Fig. 4 Cell counts obtained when using different vortexing longevities to homogenise drinking water biofilms removed from sample surfaces by brushing or sonication via a water bath (as indicated in key). Biofilms were 3-months old. Control samples were not vortexed. (A) Total cell counts (TCC) and (B) intact cell counts (ICC) obtained from each BMD section (n = 3) are presented in each panel.

In contrast, where biofilms were removed using the sonicating water bath, vortexing for 0.5 to 8 minutes resulted in a significantly greater number of TCC or ICC compared with controls (Fig. 4A and B; sonicating removal with vortexing vs. sonicating removal control TCC, W = 225, p ≦ 0.01; ICC, W = 255 p ≦ 0.01). Control samples (no vortexing following sonication removal) had a singlet–doublet proportion of ≥87% compared to ≥98% for samples vortexed for 0.5 minutes, indicating a benefit of vortexing after biofilm removal using a sonicating water bath. However, the singlet–doublet percentage remained at an average of ≥99% when increasing the vortexing time up to 8 minutes, showing no additional benefit of vortexing biofilm samples for longer than 0.5 minutes (Table S2†).

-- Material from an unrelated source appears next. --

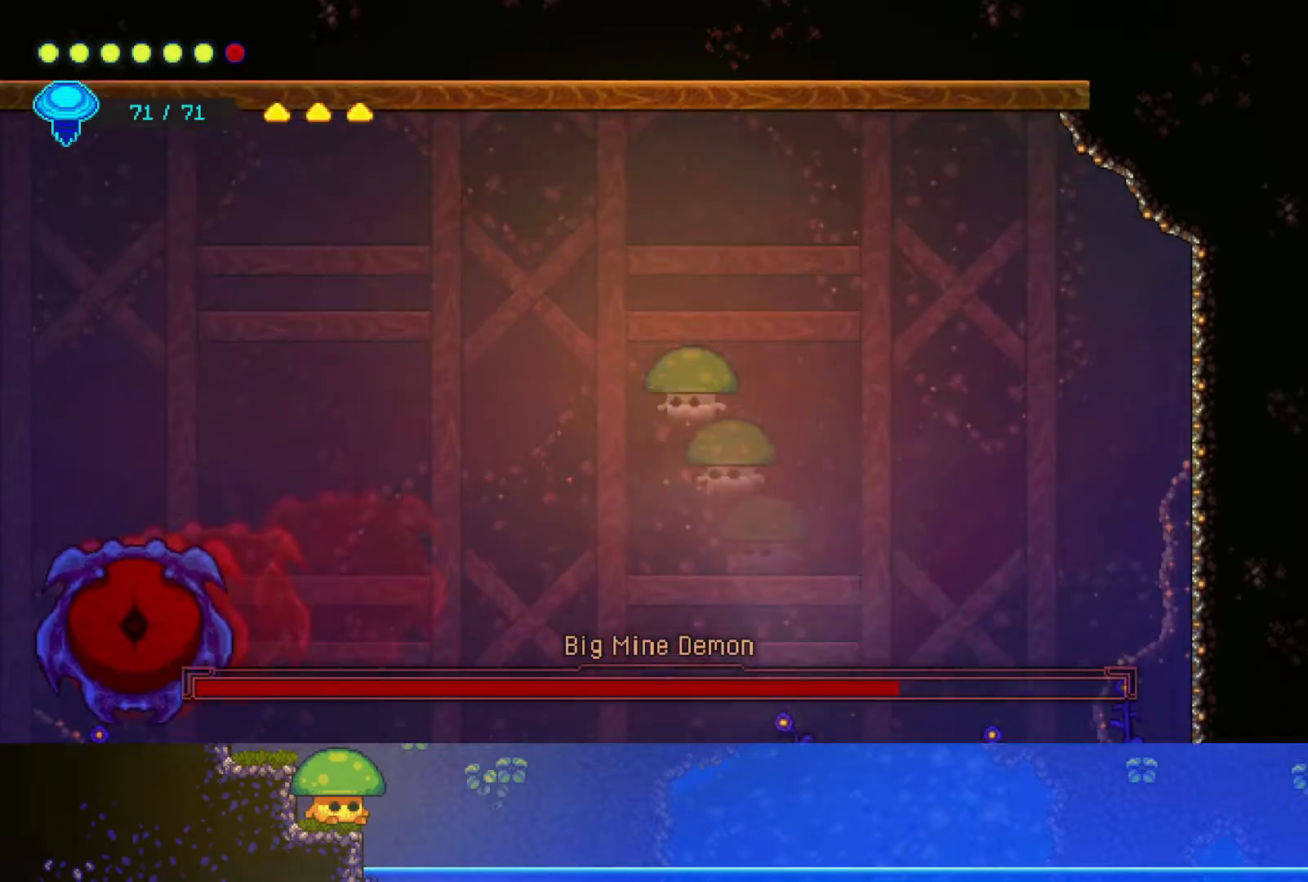
{"buttons": [], "left_stick": "left", "right_stick": "center", "events": [[250, "left_stick", "left"]]}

Homogenisation via sonicating needle, following biofilm removal via brushing, had no significant impact on TCC or ICC when compared with controls (Fig. 5A and B; brushing removal with sonicating needle vs. brushing removal control TCC, W = 143, p = 0.217; ICC, W = 90, p = 0.367). The control samples (no sonication after brushing) had an average TCC and ICC singlet–doublet percentage of 99% at each time point, whereas the average singlet–doublet percentage of sonicated samples was ≥95% for TCC and ≥98% for ICC at each time point (Table S2†). However, the difference between sonicated and control singlet–doublet percentages was not significant (Table S2,† TCC, W = 10, p = 0.691; ICC, W = 11, p = 0.841). The control samples which had been removed using brushing already met the ≥98% singlet–doublet threshold for homogenised samples, so sonication provided no additional benefit. The control samples (no sonication after brushing) and sonicating samples had similar TCC and ICC singlet–doublet percentages from 0.5–2 minutes (≥98% for all samples), however after 4 minutes the singlet–doublet percentages for the sonicating samples started to drop indicating no homogenisation benefit from sonicating. Conversely, following biofilm removal using a sonicating water bath and glass beads, biofilm samples which were homogenised via sonication with a needle had significantly different TCC and ICC compared to controls which did not undergo the homogenisation sonication across all time points (Fig. 5A and B; TCC, W = 225, p ≦ 0.01; ICC, W = 225, p ≦ 0.01). Using a sonicating needle was found to help homogenise biofilm samples that were removed using sonication (water bath and glass beads) with sonicated samples having a higher singlet–doublet percentage (TCC ≥ 99%, ICC ≥ 97%) than controls (TCC ≥ 97%, ICC ≥ 91%), but the difference was not significant (TCC singlet–doublet percentage W = 14, p = 0.843; ICC singlet–doublet percentage W = 18, p = 0.301). Sonication with a needle provided some benefit up to 1 minute sonication, with ICC cell counts increasing for one of the triplicates (ICC increased from 75 to 78 mm² triplicate 3). However, intact cell counts after 8 minutes of sonication were on average 65% lower than those after 2 minutes, indicating a kill effect when samples are sonicated for longer than 2 minutes.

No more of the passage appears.